“OpenAI’s Colin Jarvis Predicts “Exponential” Advancements in Large Language Model Capabilities during AI Summit London Keynote”, 2024-06-12 ():
OpenAI’s chief architect, Colin Jarvis, predicted substantial advancements in large language models during his keynote address at AI Summit London on Wednesday.
Jarvis highlighted 4 key areas where he expects major progress: Smarter and cheaper models, increased model customization, more multimodality like audio and video and market-leading chatbots performing at similarly high levels.
“Don’t build for what’s available today because things are changing so fast”, Jarvis told attendees, saying the speed of advancement means current capabilities will be outmoded by the time new applications ship.
He urged companies to differentiate by using language AI APIs and creating unique user experiences, data approaches and model customizations. Jarvis said the key differentiator for businesses building language model-powered services is leveraging your own proprietary data.
“The user experience you create, the data you bring to the model and how you customize it and the like service that you expose to the model, that is actually where you folks are going to differentiate and build something like genuinely unique”, Jarvis said. “If you just build a wrapper around one of these very useful models, then you’re no different than your competitors.”
Jarvis said that use cases and user experiences previously cast aside by businesses due to cost or complexity can now be put into action due to reduced operating costs and smarter models.
For example, he highlighted OpenAI’s model embedding costs, describing them as “basically free”—adding that use cases previously out of bounds because of cost or latency can now be put into deployment.
“With GPT-4o coming out with that’s twice as fast as GPT-4, we saw a lot of use cases that were painfully slow for users actually just drop under that threshold where you’re happy to ship at that stage”, he said.
“What we’ve seen in the last year confirms that firstly models get smarter, then they get cheaper and faster. We’ve got smarter models, but then we can also serve them for cheap work.”
…“The thing that will be interesting to see over the next year is whether somebody manages to make another GPT-3 to GPT-4 jump in terms of the capabilities of these models, would expect to see this to continue, with more providers and a more fragmented, diverse market”, he said.
…Jarvis said models like GPT-4o let businesses run inputs through a single API call, rather than separate calls for each modality—thereby reducing costs to run the model.

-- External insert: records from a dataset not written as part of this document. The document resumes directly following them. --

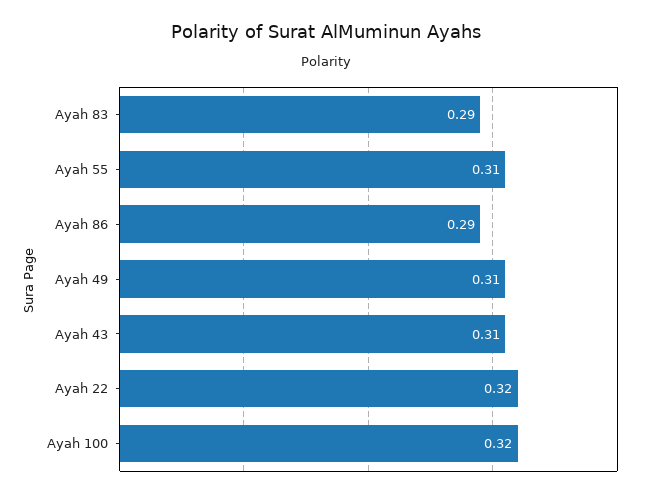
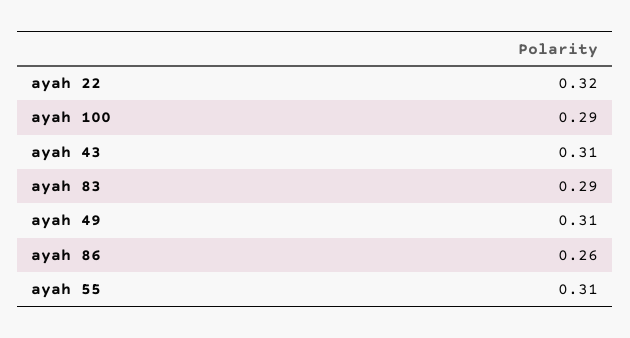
  {
    "Ayah 83": 0.29,
    "Ayah 55": 0.31,
-   "Ayah 86": 0.29,
+   "Ayah 86": 0.26,
    "Ayah 49": 0.31,
    "Ayah 43": 0.31,
    "Ayah 22": 0.32,
-   "Ayah 100": 0.32
+   "Ayah 100": 0.29
  }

“This is making stuff a lot faster”, he said. “This is where a whole new raft of user experiences that depend on low latency interaction with modalities changing then become accessible with this change.” OpenAI demoed interactive multimodal chatbots at its spring event and the company’s chief architect said they’re the next change in the meta for language models—more modalities under one language model. “We are eventually going to see a model where I can talk into it, and then it produces a video versus what I talked and actually, the modalities stop being a barrier, I just accept that I can interact with this API in the way I want”, Jarvis said.